When midnight comes the ledgers must balance. Banks create money out of thin when you take out a “loan”. And that dear Reader, describes the banking system.
When you get your loan or perhaps mortgage, initially it rests with your bank until it leaves to find a new home as you spend it or, when a house conveyance takes place. And this is problem for the bank, the bank you took the loan/mortgage from might have to borrow money to balance their ledgers. Ironically, the bank might need to borrow money, say overnight, on the money markets to balance its ledgers – this could be expensive and the bank would want to keep the amount they borrow to the minimum.
One solution for the bank is to “sell” (or securitise) the loan/mortgage onto a third party and the proceeds will then help to balance their ledgers. This way the process of money creation can continue for the banks unabated. When the bank securitises the debt off to another party, technically speaking your debt has been settled between you and the bank, unless they have put the correct paperwork in place.

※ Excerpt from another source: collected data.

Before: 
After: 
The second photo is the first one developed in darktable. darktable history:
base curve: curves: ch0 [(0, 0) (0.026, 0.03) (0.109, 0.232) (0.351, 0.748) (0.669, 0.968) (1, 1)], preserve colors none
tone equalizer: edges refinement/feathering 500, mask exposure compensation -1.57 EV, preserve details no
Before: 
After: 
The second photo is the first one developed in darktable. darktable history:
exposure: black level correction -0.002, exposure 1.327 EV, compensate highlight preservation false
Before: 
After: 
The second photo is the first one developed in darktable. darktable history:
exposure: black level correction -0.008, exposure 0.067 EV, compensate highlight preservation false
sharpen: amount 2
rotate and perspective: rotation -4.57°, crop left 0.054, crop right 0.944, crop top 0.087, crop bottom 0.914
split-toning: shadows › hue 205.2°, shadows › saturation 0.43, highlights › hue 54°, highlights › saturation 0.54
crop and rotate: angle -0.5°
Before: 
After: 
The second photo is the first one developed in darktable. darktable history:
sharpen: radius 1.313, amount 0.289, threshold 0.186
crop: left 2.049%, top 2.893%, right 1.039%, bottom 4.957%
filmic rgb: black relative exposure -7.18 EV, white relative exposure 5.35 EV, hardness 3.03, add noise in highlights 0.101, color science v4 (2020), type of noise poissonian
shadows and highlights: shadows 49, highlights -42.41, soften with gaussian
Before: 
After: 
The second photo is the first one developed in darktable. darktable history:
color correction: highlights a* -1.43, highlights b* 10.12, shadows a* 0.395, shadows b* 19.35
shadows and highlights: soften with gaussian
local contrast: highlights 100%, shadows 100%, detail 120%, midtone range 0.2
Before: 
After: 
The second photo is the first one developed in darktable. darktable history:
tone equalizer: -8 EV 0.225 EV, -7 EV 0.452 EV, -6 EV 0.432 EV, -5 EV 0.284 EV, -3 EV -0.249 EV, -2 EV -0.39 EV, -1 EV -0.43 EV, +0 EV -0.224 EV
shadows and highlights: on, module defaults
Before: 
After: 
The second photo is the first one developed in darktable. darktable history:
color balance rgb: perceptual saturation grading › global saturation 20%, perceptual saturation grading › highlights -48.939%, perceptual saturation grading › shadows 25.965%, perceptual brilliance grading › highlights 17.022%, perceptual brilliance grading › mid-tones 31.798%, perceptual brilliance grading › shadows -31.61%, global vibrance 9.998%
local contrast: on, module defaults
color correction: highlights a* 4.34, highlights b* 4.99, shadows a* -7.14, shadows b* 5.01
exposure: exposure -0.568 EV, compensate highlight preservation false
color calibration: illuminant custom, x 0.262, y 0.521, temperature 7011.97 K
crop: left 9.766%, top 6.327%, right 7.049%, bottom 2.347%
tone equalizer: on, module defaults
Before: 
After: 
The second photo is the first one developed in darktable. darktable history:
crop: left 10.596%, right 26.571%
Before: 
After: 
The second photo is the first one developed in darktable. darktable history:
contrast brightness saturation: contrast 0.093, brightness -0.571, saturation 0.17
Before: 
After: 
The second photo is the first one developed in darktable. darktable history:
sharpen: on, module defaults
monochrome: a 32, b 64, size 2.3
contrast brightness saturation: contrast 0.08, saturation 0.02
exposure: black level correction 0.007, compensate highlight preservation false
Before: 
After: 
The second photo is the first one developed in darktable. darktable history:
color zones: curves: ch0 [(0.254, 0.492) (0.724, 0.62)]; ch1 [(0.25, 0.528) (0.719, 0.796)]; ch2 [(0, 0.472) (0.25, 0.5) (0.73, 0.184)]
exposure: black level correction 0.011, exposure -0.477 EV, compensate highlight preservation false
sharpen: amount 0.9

You could be paying your mortgage-payments to a bank who no longer has your mortgage but still has a charge on your home with the Land Registry and would pursue the debt if you fall into arrears. The Bank in this situation is merely a collection agent for whoever runs the investment vehicle.
Those of you following this blog might know, my quest in life is to be as autonomous as possible or to be as far removed from the ‘system’ as possible. I am embarking on a journey to challenge my bank over the alleged mortgage debt. I hope you will wish me well.